Note: this was compiled and tested on Windows using MinGW. So, this can be compiled on Linux as well without issue, using gcc; I don't believe I'm using any platform specific libraries.

This project consists of a few different building blocks:

  • LZW_Text.cpp is for text compression. It takes a .txt file (or any other file with just ASCII text), and outputs a compressed binary file.
  • LZW_Byte.cpp is for general compression of any file. It takes any input file, and outputs a compressed binary file.
  • indexingTolerance.cpp was an intermediate step for me. It doesn't actually implement LZW. Instead it indexes the pixels of an image, while checking if each one is within a certain tolerance (user inputted percentage) of the previous pixels. This uses the EasyBMP library.
  • LZW_BMP.cpp was the main part of the project, where I applied the LZW algorithm, with tolerance like above, to an arbitrary BMP image. As above, it uses the EasyBMP library.

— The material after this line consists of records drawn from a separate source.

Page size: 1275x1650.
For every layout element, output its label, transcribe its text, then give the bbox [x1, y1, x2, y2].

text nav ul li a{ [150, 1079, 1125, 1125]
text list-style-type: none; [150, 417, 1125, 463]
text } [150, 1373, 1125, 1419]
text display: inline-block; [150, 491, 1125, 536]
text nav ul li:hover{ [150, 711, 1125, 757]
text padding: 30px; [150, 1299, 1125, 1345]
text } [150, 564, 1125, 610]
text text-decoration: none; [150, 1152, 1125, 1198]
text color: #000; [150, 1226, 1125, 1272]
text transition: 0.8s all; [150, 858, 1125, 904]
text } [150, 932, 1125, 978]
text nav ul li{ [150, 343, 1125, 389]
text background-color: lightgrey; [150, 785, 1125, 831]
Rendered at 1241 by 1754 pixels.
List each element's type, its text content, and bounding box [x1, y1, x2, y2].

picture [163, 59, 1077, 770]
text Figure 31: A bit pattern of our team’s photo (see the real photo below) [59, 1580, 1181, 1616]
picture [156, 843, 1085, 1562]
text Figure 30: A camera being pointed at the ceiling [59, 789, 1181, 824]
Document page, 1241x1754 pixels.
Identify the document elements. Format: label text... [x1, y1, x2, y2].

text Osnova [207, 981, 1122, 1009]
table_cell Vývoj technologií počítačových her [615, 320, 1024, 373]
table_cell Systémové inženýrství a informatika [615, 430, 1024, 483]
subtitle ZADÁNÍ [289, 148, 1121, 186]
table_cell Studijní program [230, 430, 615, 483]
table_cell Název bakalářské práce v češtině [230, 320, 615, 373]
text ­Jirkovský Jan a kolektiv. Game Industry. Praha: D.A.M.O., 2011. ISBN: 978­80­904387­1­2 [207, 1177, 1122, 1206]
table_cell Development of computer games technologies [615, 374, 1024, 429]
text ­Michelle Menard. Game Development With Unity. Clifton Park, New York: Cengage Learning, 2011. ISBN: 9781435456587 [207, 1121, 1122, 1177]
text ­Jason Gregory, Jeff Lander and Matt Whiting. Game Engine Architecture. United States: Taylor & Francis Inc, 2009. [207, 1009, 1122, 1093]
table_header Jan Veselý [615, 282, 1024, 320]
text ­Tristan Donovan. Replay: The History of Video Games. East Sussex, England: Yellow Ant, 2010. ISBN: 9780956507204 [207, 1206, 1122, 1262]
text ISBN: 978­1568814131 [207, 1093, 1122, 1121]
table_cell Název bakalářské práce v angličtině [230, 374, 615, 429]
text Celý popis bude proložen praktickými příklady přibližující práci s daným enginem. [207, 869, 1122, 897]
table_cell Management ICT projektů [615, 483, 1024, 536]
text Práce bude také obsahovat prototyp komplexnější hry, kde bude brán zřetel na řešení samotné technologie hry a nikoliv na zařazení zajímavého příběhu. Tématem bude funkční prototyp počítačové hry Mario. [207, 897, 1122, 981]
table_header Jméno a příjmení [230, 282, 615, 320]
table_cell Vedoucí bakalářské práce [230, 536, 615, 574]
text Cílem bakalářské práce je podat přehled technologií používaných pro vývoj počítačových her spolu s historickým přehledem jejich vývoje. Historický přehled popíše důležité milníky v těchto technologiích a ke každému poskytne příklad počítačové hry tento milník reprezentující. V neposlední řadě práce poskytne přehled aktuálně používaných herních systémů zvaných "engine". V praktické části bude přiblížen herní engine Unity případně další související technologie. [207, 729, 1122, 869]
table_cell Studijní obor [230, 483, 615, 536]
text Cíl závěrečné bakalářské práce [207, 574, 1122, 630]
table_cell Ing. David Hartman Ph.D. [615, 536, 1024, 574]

Naturally, the larger the input file, the longer time and more memory it took to compress the file. Decompression, in general, was very fast, because it doesn't have to look back at the dictionary to look for existing entries, which was a major source of poor running time during encoding.

Overall, there are quite a few improvements that can be made with more effort. The code I wrote is not particularly optimized. As seen in the results, the time and memory consumption can be quite high. Further, my choice of vectors for the dictionary data structure was definitely poor, as there was unnecessary overhead that could have been spared if I had used an alternate data structure. This likely would have improved running time as well. The other major improvement I would have liked to have done is variable length codes. As of right now, everything is just on fixed, 16-bit, code word lengths, which is unncessary and inefficient for smaller files.

As I said above, it can be argued that apply LZW to images is not very practical in light of better algorithms. However, when it comes to text compression, I believe that LZW can still be useful when you need to send text files over the Internet. The best example that comes to mind is HTML and CSS compression. These files are the foundation of the Web, and if looked at objectively, are quite repetitive. For example, HTML tags like the paragraph tag show up very frequently. Since LZW can easily be implemented in scripting languages like Python, PHP, or JavaScript, one could make a system where the server sends compressed HTML and CSS, and the browser can decompress these (very quickly) on the client side to display the page to the user. There's also no need to send a dictionary file with the compressed data.